This document is remarkable in its own right, with the vast amount of information it reveals. But it also creates bridges between several documents already available to the research community. Together, the documents span the last generation of enslaved ancestors on Heyward family plantations.
The plantations listed in the estate inventory were:
- Silk Hope, Berkeley County
- Blanford [Blandford] Plantation
- Clay Hall Plantation
- Island Plantation
- Ashley Farm Plantation
- Amsterdam Plantation, Combahee River
- Bluff Plantation
- Copenhagen Plantation, Combahee River
- Hamburgh Plantation
- Lewisburg Plantation, Combahee River
- Rotterdam Plantation, Combahee River
- Savannah Plantation
- Middle House Plantation
- Pines Plantation
- Rose Hill Plantation
1. In his pioneering work, Tom Blake identified Charles Heyward of Colleton County, SC as one of the 16 Largest American Slaveholders From 1860 Census Schedules, holding 491 slaves.
2. Lowcountry Africana posted the List of 491 Slaves Freed from Amsterdam, Ashley Farm, Lewisburg, Myrtle Grove, Pleasant Hill and Rose Hill Plantations from Charles Heyward's Account Book.
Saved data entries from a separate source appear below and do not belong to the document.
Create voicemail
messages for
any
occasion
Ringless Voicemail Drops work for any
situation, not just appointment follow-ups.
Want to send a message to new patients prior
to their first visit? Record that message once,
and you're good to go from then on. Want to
The document was shared by the South Caroliniana Library at the University of South Carolina, where it is part of the collection Heyward Family Papers, 1703 - 1975.
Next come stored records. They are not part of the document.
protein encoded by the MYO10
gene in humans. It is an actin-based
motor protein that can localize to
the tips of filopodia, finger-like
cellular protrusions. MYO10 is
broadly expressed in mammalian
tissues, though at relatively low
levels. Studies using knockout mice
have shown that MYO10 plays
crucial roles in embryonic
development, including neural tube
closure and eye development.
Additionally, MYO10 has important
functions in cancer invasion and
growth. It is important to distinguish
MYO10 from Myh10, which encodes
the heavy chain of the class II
3. The Lowcountry Digitial Library at the College of Charleston published the Heyward and Ferguson Family Papers, 1806-1923, which include the following:
- Notebook with lists of slaves and cloth assigned to them -- 1850-1852 which includes Rotterdam, Myrtle Grove, Hamburgh and Copenhagen Plantations
- Agreement for settling the Estate of Nathaniel Heyward -- June 7, 1851
- List of Slave Carpenters with New Tools Received, 1852
- List of Slaves for Rotterdam Plantation, 1852
- List of Field Slaves for Hamburgh, Copenhagen, Rotterdam and Myrtle Grove Plantations in 1854-1856, designated by gender and full hand, half hand, etc. 26p
With Aaron's discovery and contribution, Heyward family documents available online, and free, now span the years 1850-1865.